So excited to see this: Witness support on Metro for the PowerStore Platform! I recorded a quick video to show you why that matters.
Powerstore Metro
Dell has has metro support embedded into the Powerstore platform for some time now, but lacked support of a witness. I often get into discussions where people tend to think that not having a witness can cause split-brain scenarios. Actually it won’t, but there are some implications of not having a witness in a metro cluster.
Powerstore Metro has what we call a “preferred side” and a “non-preferred side”. By default one array is always the preferred one, but on a volume-based level you can actually change that as well, so I could have 50% of my volumes “preferred left” while the other 50% is “preferred right”.
Next I would have to stretch my workloads over the two Powerstore locations (which we will call DC-A and DC-B). In the video I will use a stretched vSphere cluster. Within the cluster I define two groups of hosts: Hosts that below to DC-A and hosts that belong to DC-B. Next I add two VM group with rules that will tell the VMs in those groups “Should run on DC-A” and “Should run on DC-B” respectively. Sidedness: CHECK 🙂
Life without a Witness service
The stretched cluster with the metro volumes underneath will work, most importantly and they won’t ever split-brain. Why? Well this is where “preferred A and B” comes in.
As soon as a Powerstore looses contact with its counterpart, it will take action. Since it is unable to do a proper root-cause analysis (for now we will just consider the two cases of 1) interlink failure and 2) Array failure), it will proceed with degrading all “non-preferred” volumes to read-only. Both sides will behave the same: Anything non-preferred goes read-only. No split brain.
But was this the proper action? Well, in case of an interlink failure, yes. As both Powerstores continue to live in their respective datacenters, both can do read/writes. To avoid split brain the non-preferred volumes should indeed go into read-only.
But what if one of the Powerstores failed? In this case it would have been safe for the “surviving” array to continue to serve I/O, even on the non-preferred volumes as the preferred side is now gone anyway. And THIS is the reason you need a better analysis of the situation. Enter Witness services!
Life with a Witness service
By adding a witness to Powerstore Metro, the metro config is better capable of determining what happened and how to take action.

▸ Required actions
(A) In the PowerStore Metro text, what does an array do to its non-preferred volumes when it loses contact with its counterpart and no witness is present?
(B) Summarize the PowerStore Metro text in two sentences.

▸ Dataset section
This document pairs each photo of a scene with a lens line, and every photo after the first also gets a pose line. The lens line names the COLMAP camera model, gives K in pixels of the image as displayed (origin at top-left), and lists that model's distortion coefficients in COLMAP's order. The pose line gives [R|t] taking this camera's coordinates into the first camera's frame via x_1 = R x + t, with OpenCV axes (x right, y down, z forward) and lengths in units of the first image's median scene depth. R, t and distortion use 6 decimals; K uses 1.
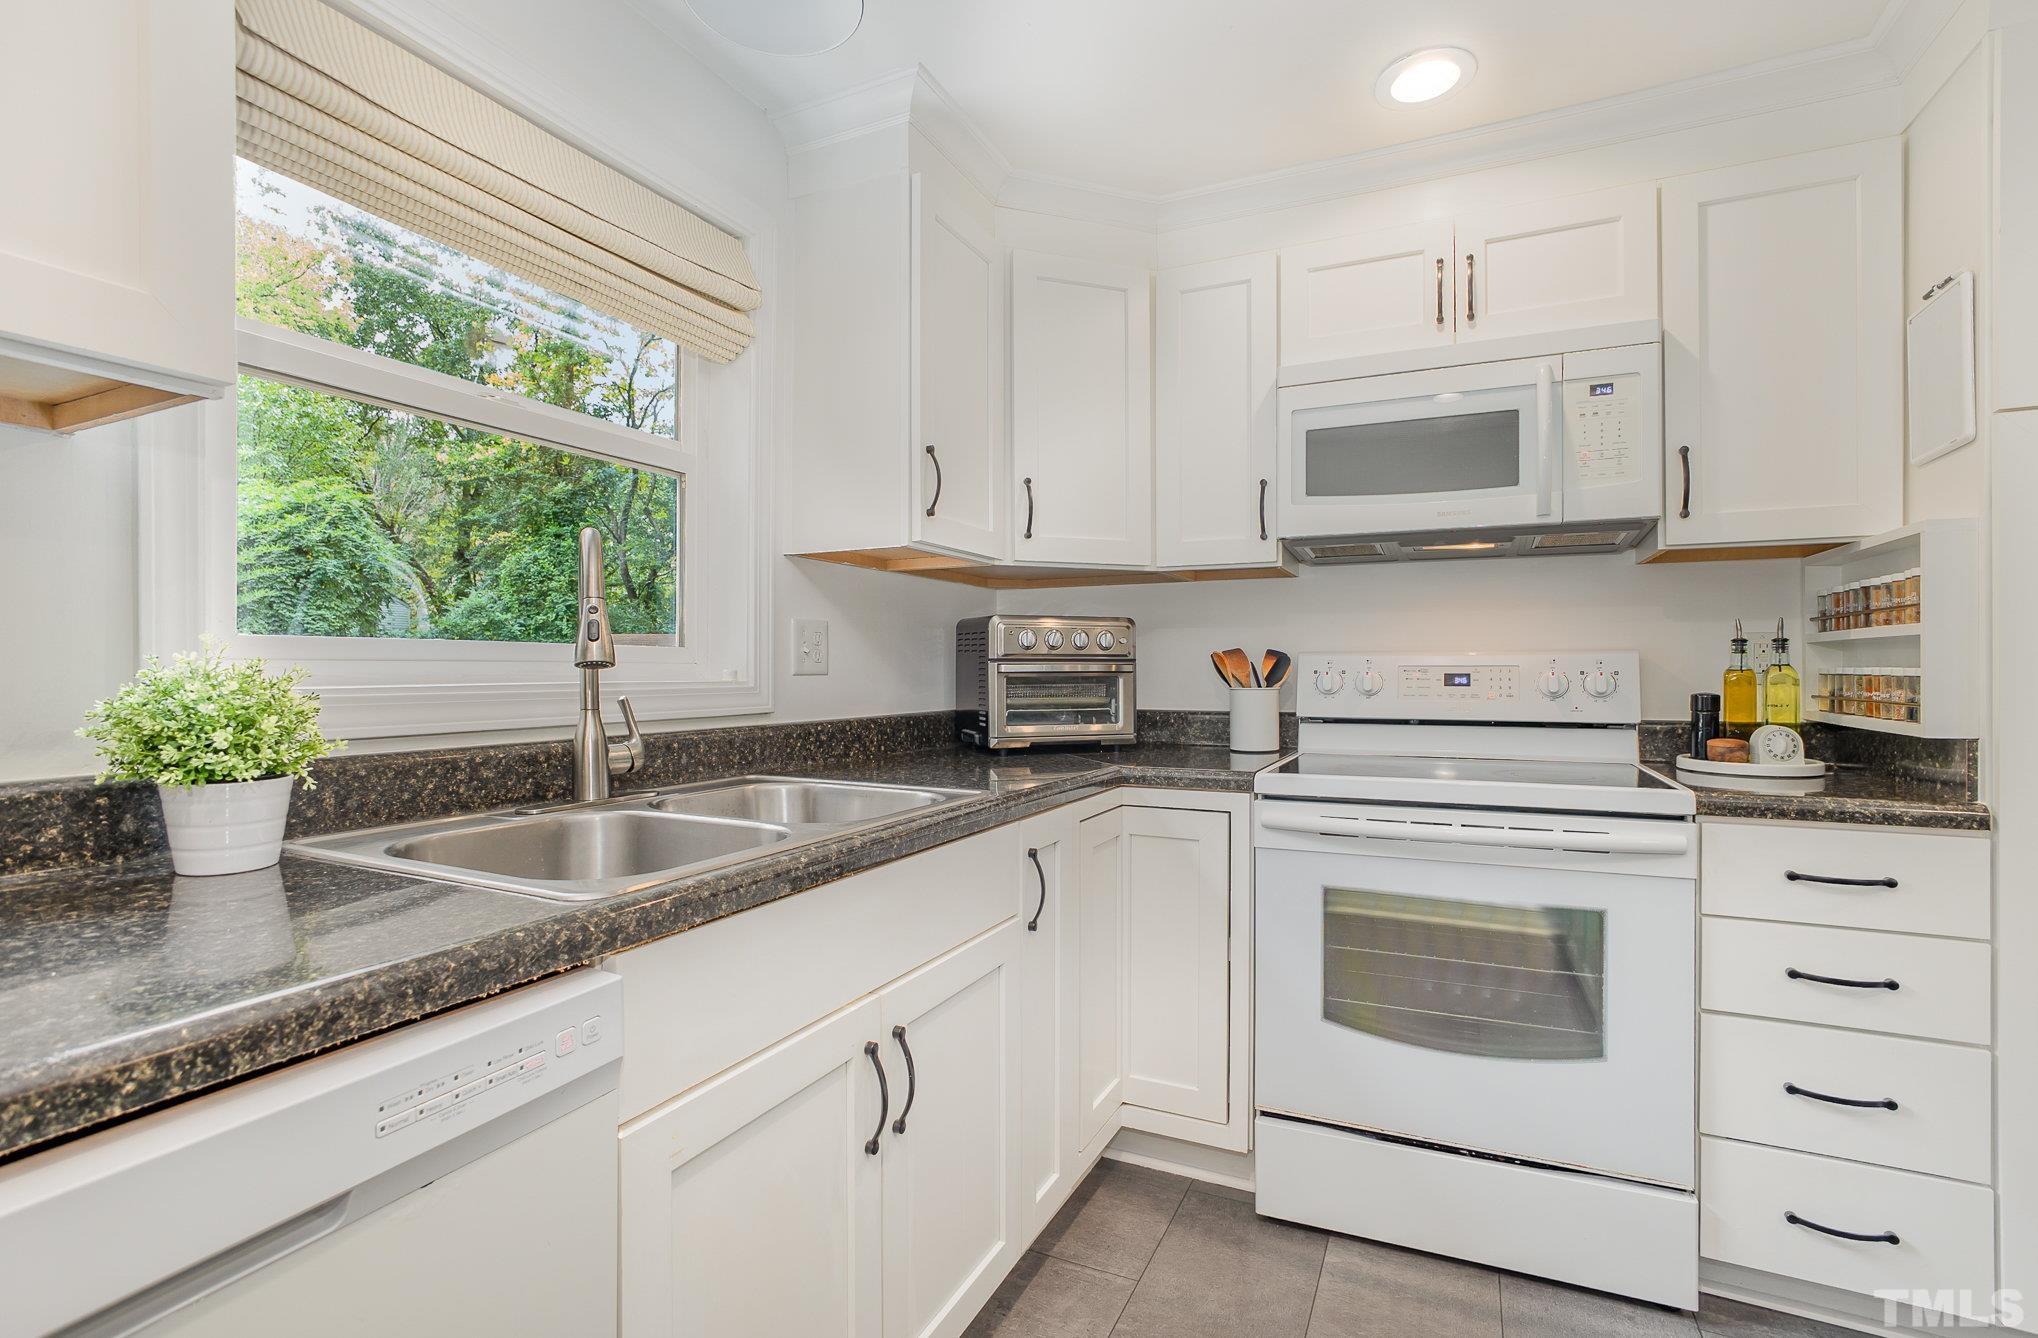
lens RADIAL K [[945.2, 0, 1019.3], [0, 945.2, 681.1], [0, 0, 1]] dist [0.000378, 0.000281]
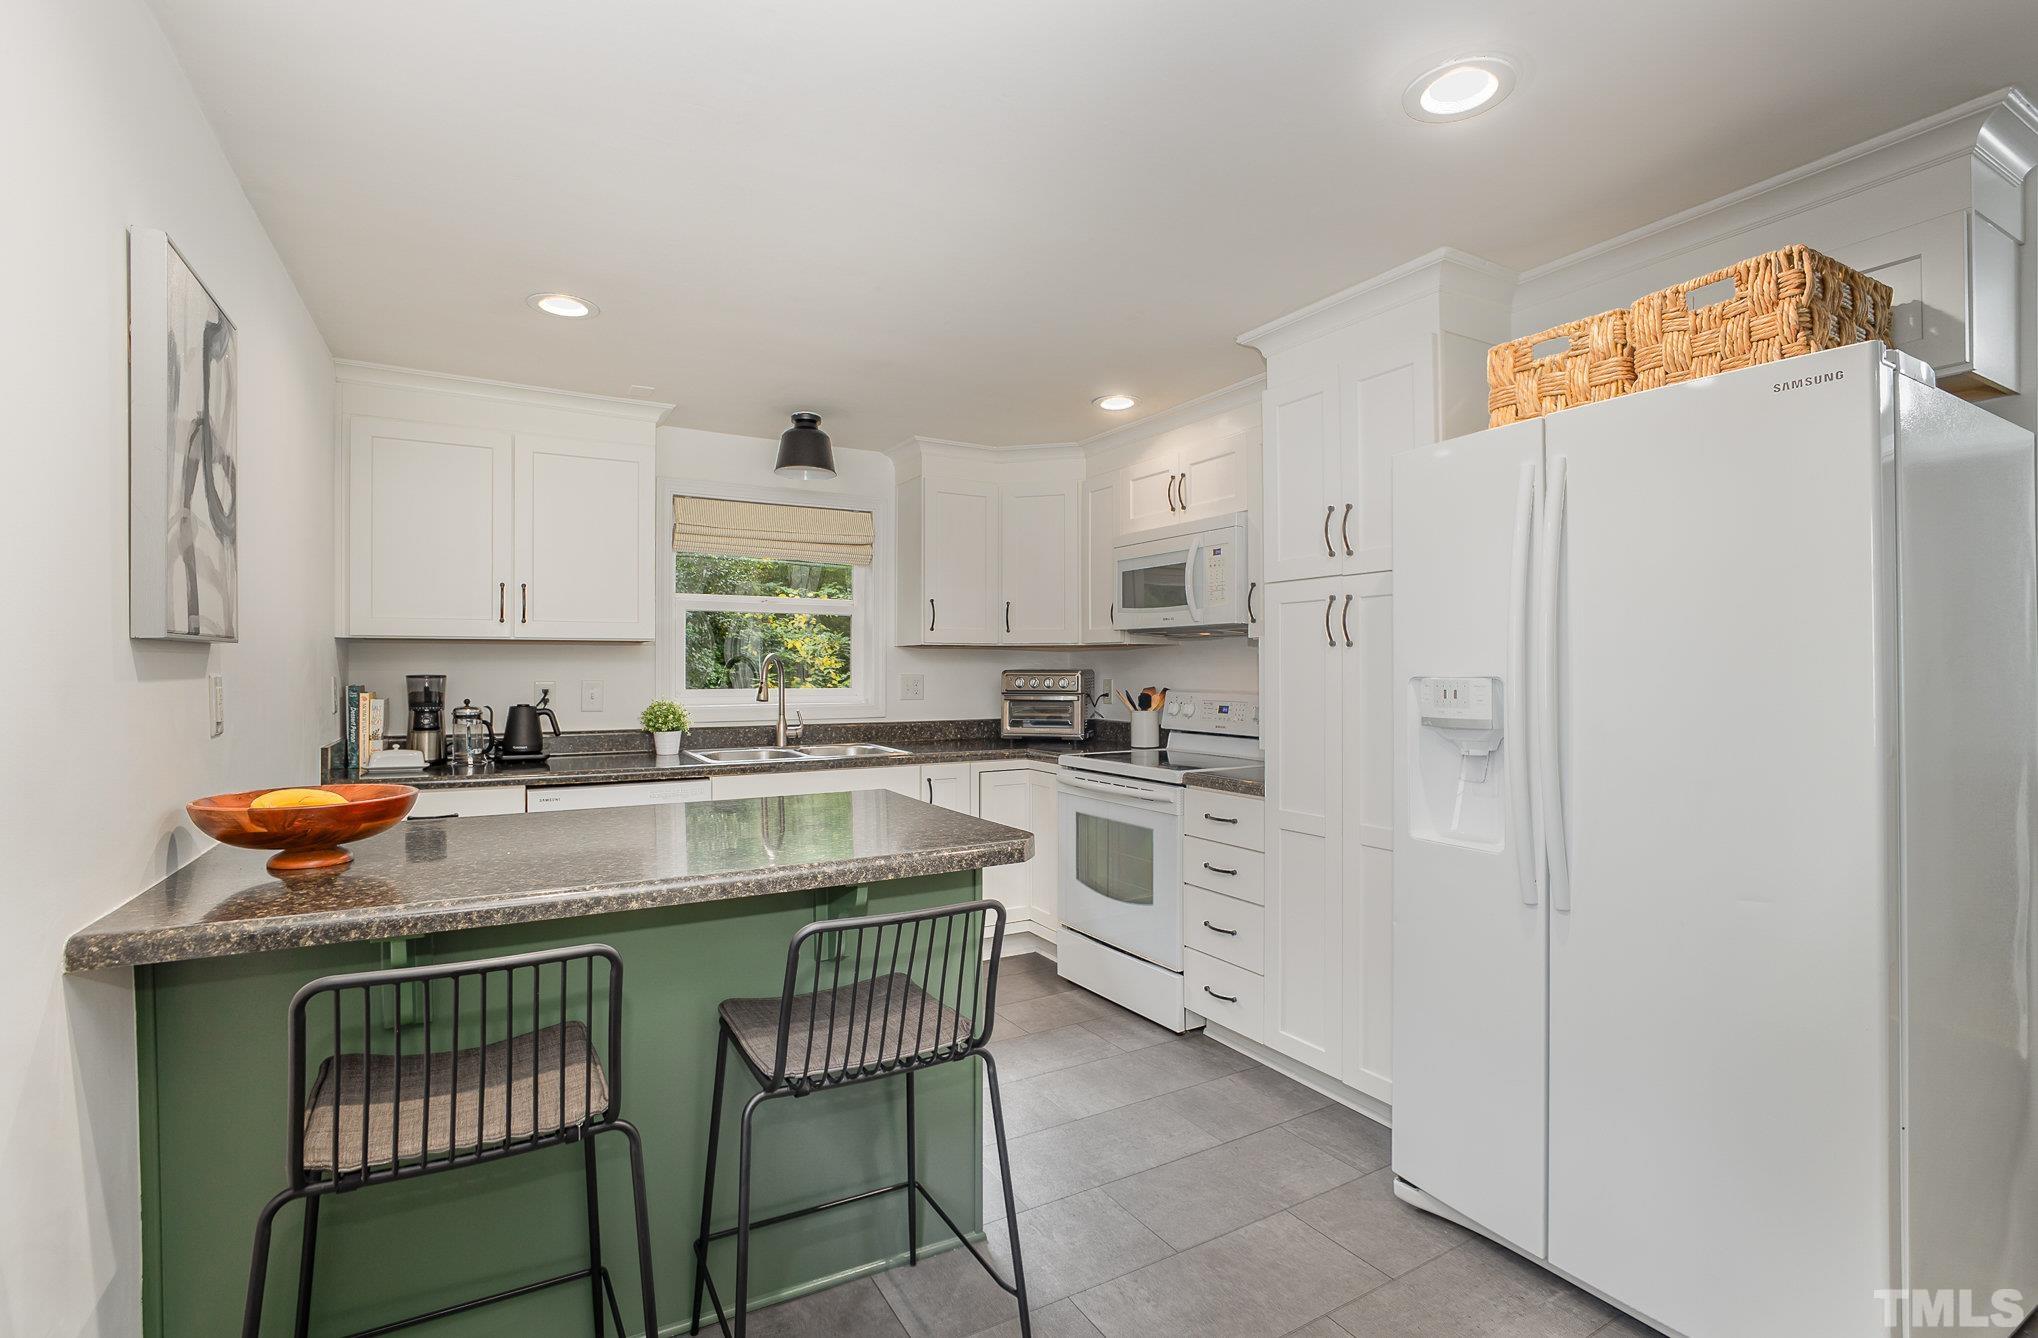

▸ Set of answers
(A) It degrades all non-preferred volumes to read-only.

(B) PowerStore Metro assigns a preferred and a non-preferred side, configurable per volume, and without a witness an array that loses contact with its counterpart degrades all non-preferred volumes to read-only, so split-brain never occurs. That is the proper action for an interlink failure, but when one array fails the surviving array could safely have kept serving I/O, so adding a witness lets the metro configuration better determine what happened and how to act.